Bus-aster! Seventh Ave’s two lines behaving like one

Bus-aster! Seventh Ave’s two lines behaving like one
Community Newspaper Group / Bess Adler

Park Slope commuters are furious that the two bus lines serving Seventh Avenue continue to bunch up — rendering useless the staggered schedule that is supposed to be enhancing local service.

The Brooklyn Paper clocked buses at Ninth Street for an hour and a half during one morning rush hour, finding that wait times in both directions were far longer than scheduled because the two buses working that route — the B67 and the B69 — kept arriving at the same time.

So rush-hour commuters traveling toward Downtown waited at the Ninth Street stop for up to 24 minutes between 8 and 9:30 am.

The reason? In half the instances, buses were bunched into groups of two or three. So instead of 10 separate buses, effectively, there were only seven.

Morning non-Downtown-bound commuters had their own difficulties. Eight of their 14 buses arrived in groups of two during the same rush hour last week, creating waits of up to 17 minutes.

The situation is driving Park Slope commuters nuts.

“Here they come, two buses in a row! It’s so stupid how they do this,” complained John Powers, as two buses arrived at the exact same time just before 5 pm on Friday afternoon.

Each bus line begins its run on Cortelyou Road in Kensington — but are staggered by five to nine minutes during the morning commute. The lines follow the same path to Seventh Avenue and are supposed to maintain the same five- to nine-minute spacing.

But the buses don’t read their own schedules. By 8:13, three Downtown buses arrived together. Commuters then waited for 24 minutes for the next Downtown, which showed up at 8:38 — and had its sister on its heels.

The delays effectively neutralize what could be doubled-up service along Seventh Avenue between 20th Street and Flatbush Avenue — a problem that remains unchanged since last June, when the MTA cut in half the frequency of the B67 and moved the B69 to Seventh Avenue from Eighth Avenue as part of a cost-cutting measure.
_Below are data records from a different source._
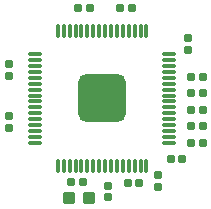
<source format=gbr>
%TF.GenerationSoftware,KiCad,Pcbnew,8.99.0-unknown-4e8e14ae3a~177~ubuntu22.04.1*%
%TF.CreationDate,2024-03-17T18:05:33+10:00*%
%TF.ProjectId,AVEFlex,41564546-6c65-4782-9e6b-696361645f70,rev?*%
%TF.SameCoordinates,Original*%
%TF.FileFunction,Paste,Top*%
%TF.FilePolarity,Positive*%
%FSLAX46Y46*%
G04 Gerber Fmt 4.6, Leading zero omitted, Abs format (unit mm)*
G04 Created by KiCad (PCBNEW 8.99.0-unknown-4e8e14ae3a~177~ubuntu22.04.1) date 2024-03-17 18:05:33*
%MOMM*%
%LPD*%
G01*
G04 APERTURE LIST*
G04 Aperture macros list*
%AMRoundRect*
0 Rectangle with rounded corners*
0 $1 Rounding radius*
0 $2 $3 $4 $5 $6 $7 $8 $9 X,Y pos of 4 corners*
0 Add a 4 corners polygon primitive as box body*
4,1,4,$2,$3,$4,$5,$6,$7,$8,$9,$2,$3,0*
0 Add four circle primitives for the rounded corners*
1,1,$1+$1,$2,$3*
1,1,$1+$1,$4,$5*
1,1,$1+$1,$6,$7*
1,1,$1+$1,$8,$9*
0 Add four rect primitives between the rounded corners*
20,1,$1+$1,$2,$3,$4,$5,0*
20,1,$1+$1,$4,$5,$6,$7,0*
20,1,$1+$1,$6,$7,$8,$9,0*
20,1,$1+$1,$8,$9,$2,$3,0*%
G04 Aperture macros list end*
%ADD10RoundRect,0.101600X0.198400X0.248400X-0.198400X0.248400X-0.198400X-0.248400X0.198400X-0.248400X0*%
%ADD11RoundRect,0.101600X-0.198400X-0.248400X0.198400X-0.248400X0.198400X0.248400X-0.198400X0.248400X0*%
%ADD12RoundRect,0.101600X0.248400X-0.198400X0.248400X0.198400X-0.248400X0.198400X-0.248400X-0.198400X0*%
%ADD13RoundRect,0.101600X-0.248400X0.198400X-0.248400X-0.198400X0.248400X-0.198400X0.248400X0.198400X0*%
%ADD14RoundRect,0.150000X0.350000X0.350000X-0.350000X0.350000X-0.350000X-0.350000X0.350000X-0.350000X0*%
%ADD15RoundRect,0.600000X-1.400000X1.400000X-1.400000X-1.400000X1.400000X-1.400000X1.400000X1.400000X0*%
%ADD16RoundRect,0.101600X-0.498400X0.048400X-0.498400X-0.048400X0.498400X-0.048400X0.498400X0.048400X0*%
%ADD17RoundRect,0.101600X-0.048400X0.498400X-0.048400X-0.498400X0.048400X-0.498400X0.048400X0.498400X0*%
G04 APERTURE END LIST*
D10*
%TO.C,C2*%
X149143358Y-102082597D03*
X150143358Y-102082597D03*
%TD*%
D11*
%TO.C,R5*%
X156113904Y-107866059D03*
X155113904Y-107866059D03*
%TD*%
%TO.C,R4*%
X156113904Y-109263059D03*
X155113904Y-109263059D03*
%TD*%
%TO.C,R3*%
X156113904Y-112057059D03*
X155113904Y-112057059D03*
%TD*%
%TO.C,R2*%
X156113904Y-113454059D03*
X155113904Y-113454059D03*
%TD*%
D12*
%TO.C,C11*%
X154851904Y-104572059D03*
X154851904Y-105572059D03*
%TD*%
D13*
%TO.C,C5*%
X139739898Y-112163481D03*
X139739898Y-111163481D03*
%TD*%
D14*
%TO.C,C1*%
X144805558Y-118135403D03*
X146505558Y-118135403D03*
%TD*%
D10*
%TO.C,C3*%
X145587361Y-102082603D03*
X146587361Y-102082603D03*
%TD*%
D13*
%TO.C,C4*%
X139740448Y-107799519D03*
X139740448Y-106799519D03*
%TD*%
D10*
%TO.C,C6*%
X144977758Y-116763800D03*
X145977758Y-116763800D03*
%TD*%
D13*
%TO.C,C7*%
X148119361Y-118076603D03*
X148119361Y-117076603D03*
%TD*%
D10*
%TO.C,C8*%
X149772167Y-116881513D03*
X150772167Y-116881513D03*
%TD*%
%TO.C,C9*%
X153409564Y-114792641D03*
X154409564Y-114792641D03*
%TD*%
D11*
%TO.C,C10*%
X156113904Y-110660059D03*
X155113904Y-110660059D03*
%TD*%
D13*
%TO.C,R1*%
X152370142Y-117212700D03*
X152370142Y-116212700D03*
%TD*%
D15*
%TO.C,IC1*%
X147611358Y-109702603D03*
D16*
X153311358Y-105952603D03*
X153311358Y-106452603D03*
X153311358Y-106952603D03*
X153311358Y-107452603D03*
X153311358Y-107952603D03*
X153311358Y-108452603D03*
X153311358Y-108952603D03*
X153311358Y-109452603D03*
X153311358Y-109952603D03*
X153311358Y-110452603D03*
X153311358Y-110952603D03*
X153311358Y-111452603D03*
X153311358Y-111952603D03*
X153311358Y-112452603D03*
X153311358Y-112952603D03*
X153311358Y-113452603D03*
D17*
X151361358Y-115402603D03*
X150861358Y-115402603D03*
X150361358Y-115402603D03*
X149861358Y-115402603D03*
X149361358Y-115402603D03*
X148861358Y-115402603D03*
X148361358Y-115402603D03*
X147861358Y-115402603D03*
X147361358Y-115402603D03*
X146861358Y-115402603D03*
X146361358Y-115402603D03*
X145861358Y-115402603D03*
X145361358Y-115402603D03*
X144861358Y-115402603D03*
X144361358Y-115402603D03*
X143861358Y-115402603D03*
D16*
X141911358Y-113452603D03*
X141911358Y-112952603D03*
X141911358Y-112452603D03*
X141911358Y-111952603D03*
X141911358Y-111452603D03*
X141911358Y-110952603D03*
X141911358Y-110452603D03*
X141911358Y-109952603D03*
X141911358Y-109452603D03*
X141911358Y-108952603D03*
X141911358Y-108452603D03*
X141911358Y-107952603D03*
X141911358Y-107452603D03*
X141911358Y-106952603D03*
X141911358Y-106452603D03*
X141911358Y-105952603D03*
D17*
X143861358Y-104002603D03*
X144361358Y-104002603D03*
X144861358Y-104002603D03*
X145361358Y-104002603D03*
X145861358Y-104002603D03*
X146361358Y-104002603D03*
X146861358Y-104002603D03*
X147361358Y-104002603D03*
X147861358Y-104002603D03*
X148361358Y-104002603D03*
X148861358Y-104002603D03*
X149361358Y-104002603D03*
X149861358Y-104002603D03*
X150361358Y-104002603D03*
X150861358Y-104002603D03*
X151361358Y-104002603D03*
%TD*%
M02*

</source>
Officials were informed of the problem in July, and they promised to fix the persistent “scheduling snags.”

These changes were part of massive, borough-wide overall of the bus system, which either cut or restructured 26 bus lines, saving the MTA $100 million.

But it wasn’t enough: three months ago, the MTA raised the price of a single bus ride 25 cents, bringing the cost to $2.50.

The fare hike combined with bad service has Seventh Avenue commuters indignant.

“It’ll take like 45 minutes, and then two or three buses will come together,” complained Candy Pereira, of East New York, who was traveling downtown at 5 pm on Friday afternoon. “And they just raised the prices!”

MTA spokeswoman Deirdre Parker blamed the conditions last week on the lingering snow, but said that the MTA would “take a look at the situation to see if anything else can be done.”